Sunday, November 04, 2007

The Ter-Petrosian Campaign

Levon Ter-Petrosian, post-Soviet Armenia's first president, is up against the levers of power he once controlled as he seeks to make a comeback:
"Public television has already begun to broadcast negative coverage of Ter-Petrosian. A Sunday evening programme called 360 Degrees took viewers back to the former president’s time in office, when the country was undergoing an acute economic crisis. For 22 minutes, the program showed gloomy black-and-white footage of those times, reminding viewers of a series of political murders that had been committed. The blood shown on the screen was made more vividly red for effect.

"Several television reports about the October 26 rally showed pictures of Freedom Square half-empty, apparently using footage of scenes shot before the demonstration started.

"The organisers of the rally told IWPR that almost all television channels had refused to air a video announcement about the forthcoming event, even though it had been sanctioned by the authorities...

"The authorities also responded with heavy-handed tactics to a march held by Ter-Petrosian supporter on October 23 to publicise the rally. Demonstrators clashed with police on one of Yerevan’s central streets, and several marchers and four policemen were injured. The marchers said later that the policemen had demanded that they stop handing out leaflets and surrender their megaphone."

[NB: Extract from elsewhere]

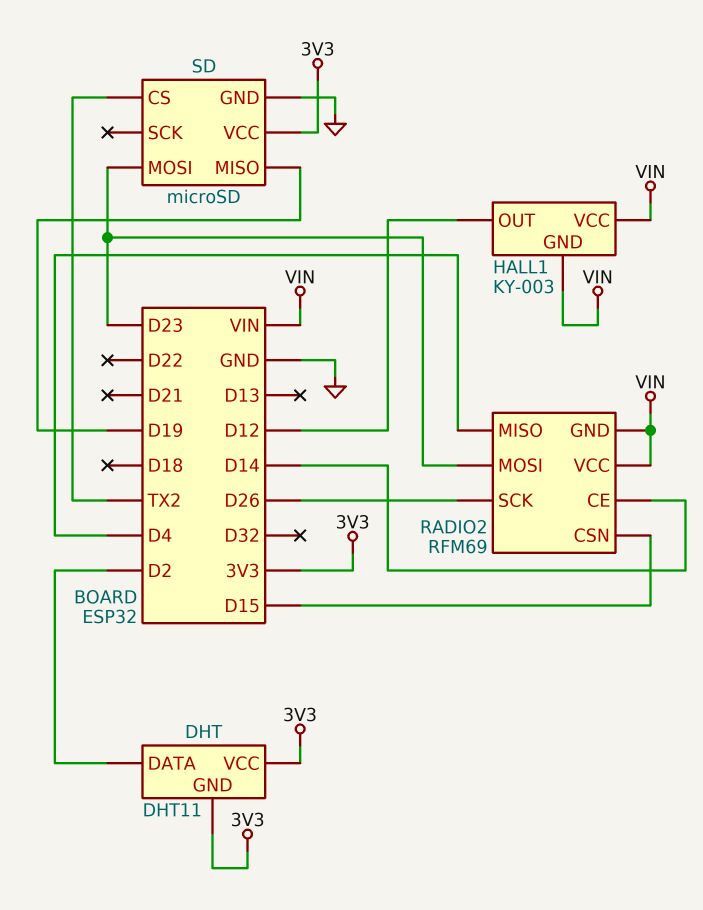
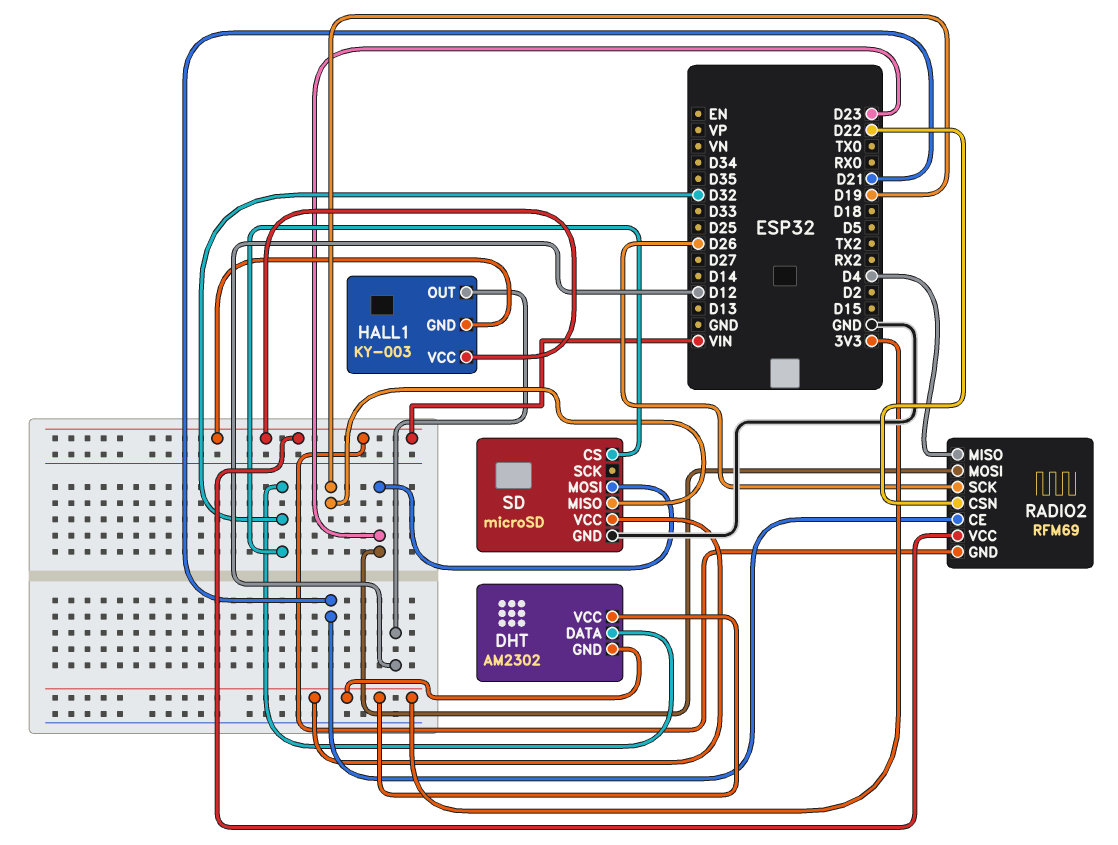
DHT: DHT11 -> AM2302
DHT pin DATA: D2 -> D32
RADIO2 pin CE: D14 -> D21
RADIO2 pin CSN: D15 -> D22
SD pin CS: TX2 -> D32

Armenian politics is characterized by corrupt competition rather than strongman dictatorship, and the main players are the businessmen, most of whom probably stay legal primarily because they're the ones helping write the laws. I'm far from being deep enough into the weeds of it all to understand whether that directly relates to Nagorno-Karabakh. Ter-Petrosian's support for a peace agreement with Azerbaijan over the conflict was the proximate cause of his 1998 ouster by his own government.